Kenya may change the way motorists in East Africa conduct themselves on the road especially regarding a new mechanism that aims at speed regulation.
The East African country is slated to fit in all cars a digital monitoring device which can monitor and record behaviour of the driver on the road.
Through this new approach, Kenya expects to curb reckless driving on roads and car theft, cutting claims payout by insurers which crossed Rwf 1.6 trillion(KEshs200million) last year.
Starcom Plc, a leading global provider of digital vehicle tracking said in a regulatory disclosure on Monday it expects to start getting orders from Nairobi within the next five months.

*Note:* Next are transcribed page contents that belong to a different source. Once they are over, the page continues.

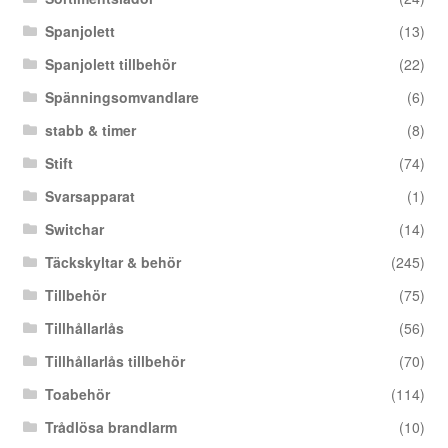
Spanjolett
(13)
Spanjolett tillbehör
(22)
Spänningsomvandlare
(6)
stabb & timer
(8)
Stift
(74)
Svarsapparat
(1)
Switchar
(14)
Täckskyltar & behör
(245)
Tillbehör
(75)
Tillhållarlås
(56)
Tillhållarlås tillbehör
(70)
Toabehör
(114)
Trådlösa brandlarm
(10)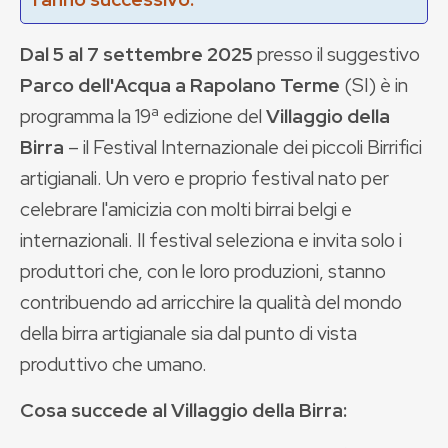
Dal 5 al 7 settembre 2025
presso il suggestivo
Parco dell'Acqua a Rapolano Terme
(SI) è in
programma la 19ª edizione del
Villaggio della
Birra
–
il Festival Internazionale dei piccoli Birrifici
artigianali. Un vero e proprio festival nato per
celebrare l'amicizia con molti birrai belgi e
internazionali. Il festival seleziona e invita solo i
produttori che, con le loro produzioni, stanno
contribuendo ad arricchire la qualità del mondo
della birra artigianale sia dal punto di vista
produttivo che umano.
Cosa succede al Villaggio della Birra: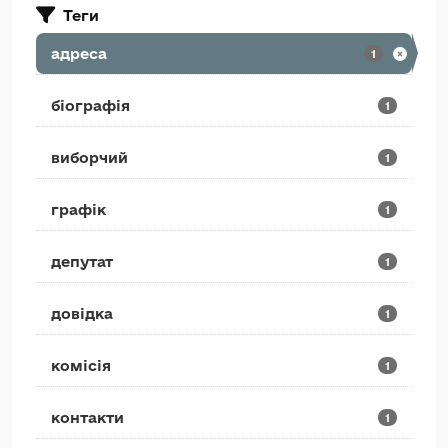
Теги
адреса
1
біографія
1
виборчий
1
графік
1
депутат
1
довідка
1
комісія
1
контакти
1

“We are incorporating our technology inside a portable handheld printer which will be used by local police to inspect suspicious vehicles,” Starcom said in a trading note to investors.
On Monday, Kenyas National Transport and Safety Authority (NTSA) director-general Francis Meja said he was not aware of the Starcom contract, but reiterated moving towards digital storage and retrieval of motor vehicle data.
“We will put chips in vehicles which will be updated when vehicles go for inspection. This will replace licence stickers,” He said.
Use of chips, he added, will support additional concepts such as toll charges which the Public-Private Partnership (PPP) Unit in the Treasury has been working on for years now.